8 days ago by knorker

A little sloppy with the error handling, but pretty neat.

E.g. log_append() doesn't check fopen return value, malloc() return isn't checked, and a write() can return a partial write, thus needs a loop. fcntl().

Also write() should check for EINTR&EAGAIN.

And also there's no handling for nonblocking write.

If the user types too much while the network glitches it seems that this could cause the client to exit().

Probably the correct way is to not read from stdin unless poll() returns that writing to the socket is safe, and vice versa.

connect() errors should print where they failed to connect.

And: $ ./kirc Nick not specified: Success

And in my first test I got: Write to socket: Resource temporarily unavailable

And I see a lot of NULL pointers being printed when I connect to e.g. freenode.

And so on, and so on…

For these things I recommend re-reading the manpage for every libc and syscall you call, and check how they can fail, and consider how you can handle that failure.

307 lines of pure C is a pretty neat minimal actually usable client, so I'm not saying it's not well done. But that thing about "… and do it well" (from the readme) means doing all of the above.

The problem, of course, is that fixing these problems well is "the other 90% of the work", especially when coding in C.

And this is the main reason I avoid C when I can. You can't just call "write()". You have to write a 5-10 line wrapper function, and then all callers need a few lines of error handling. And so it goes for everything, until your program is no longer the nice 300 line neat thing you can almost write from memory.

So it's a good start. But it's pretty fragile in its current form.

8 days ago by mcpcpc

i appreciate the honest feedback! definitely a work in progress and i have learned a lot since i started ~1mo ago on this. will take your suggestions and add them to my ever growing “todo” list. ;)

8 days ago by stingraycharles

> malloc() return isn't checked

small digression, but I thought that at least on Linux, malloc() never returns an error because the actual allocation happens lazily, when the memory is first used?

8 days ago by fulafel

Cases where memory allocations fail on linux include: hitting memory resource limits (ulimit), overcommit behaviour is set to stricter than the default via sysctl, kernel heuristics with the default overcommit settings end up failing allocation, container / cgroups limits, 32-bit virtual address space is exhausted - i'm sure there are more.

The default overcommit-within-reason algorithm is designed to deny allocations that are obviously unrealistic I think.

Using semi conservative ulimit settings is pretty common in interactive use to catch runaway / swapped to death situations.

8 days ago by nyc_pizzadev

Take a look at vm.max_map_count. A lot of systems have that set artificially low and that will force a memory allocator to fail and return NULL. I can confirm this is the case for jemalloc.

* Material provided:
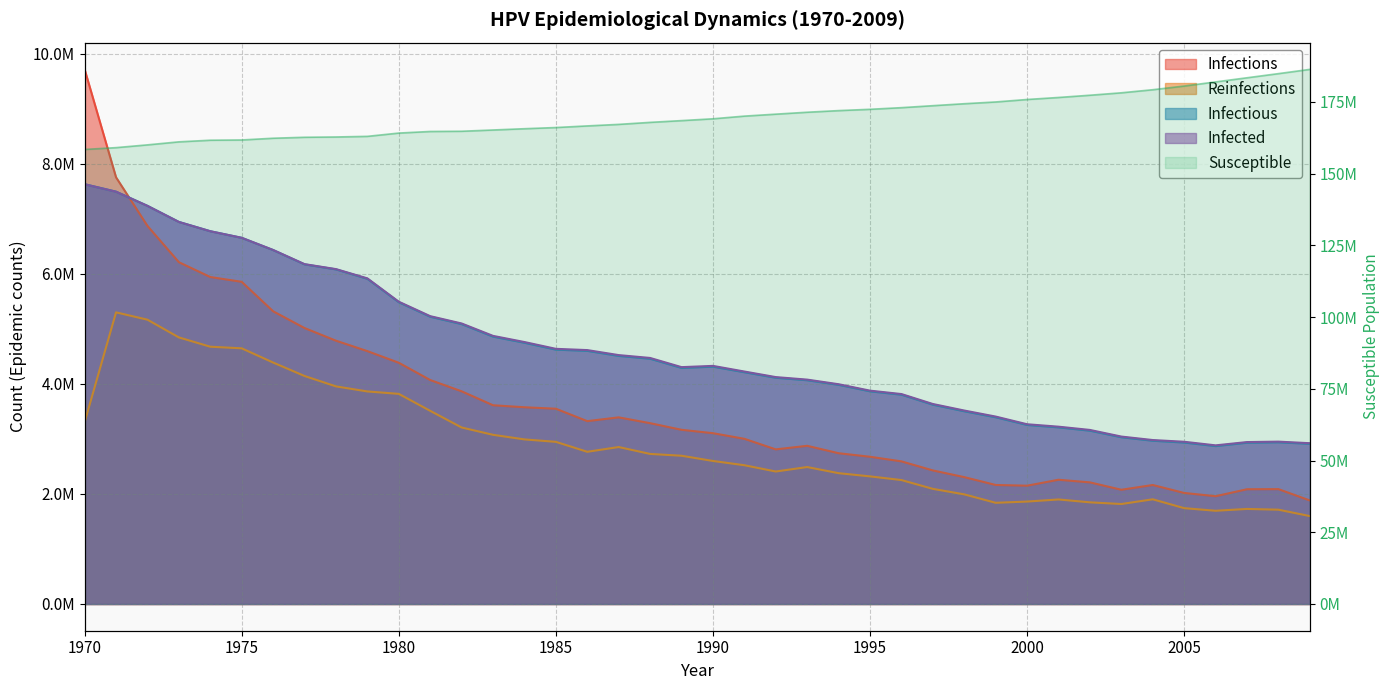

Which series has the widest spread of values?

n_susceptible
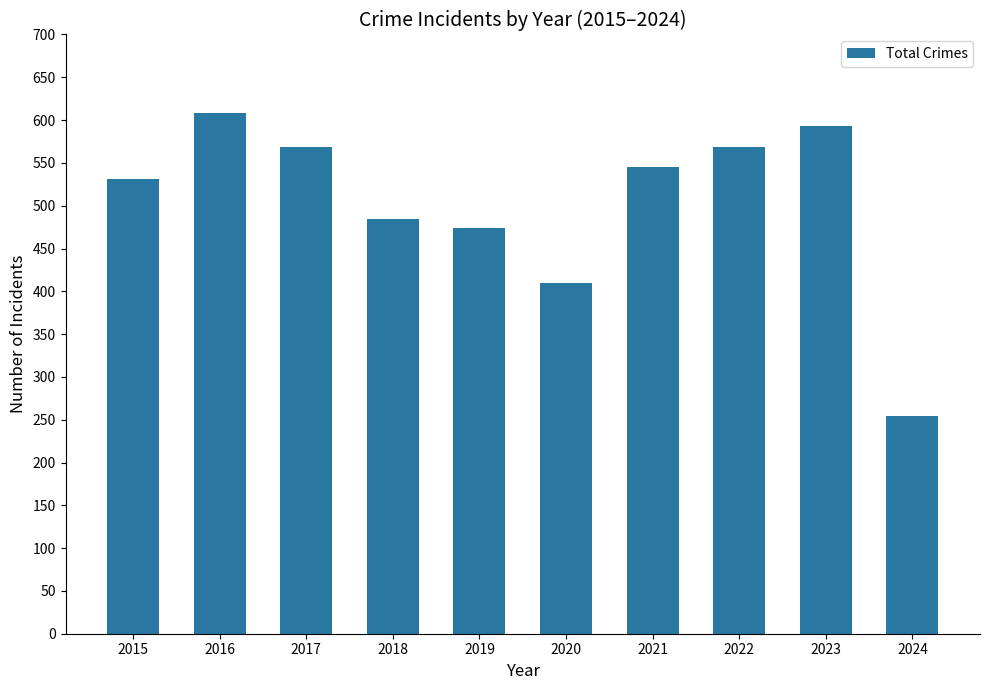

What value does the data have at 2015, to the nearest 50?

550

* Work request:
Answer these questions about the thread:
1. How many lines of pure C does the first commenter say the client has?
2. Roughly how long ago did mcpcpc say work on the project began?
3. Which setting does nyc_pizzadev suggest looking at?
The listing is separate from the thread and unrelated to it.

* Result below:
1. 307
2. About one month
3. vm.max_map_count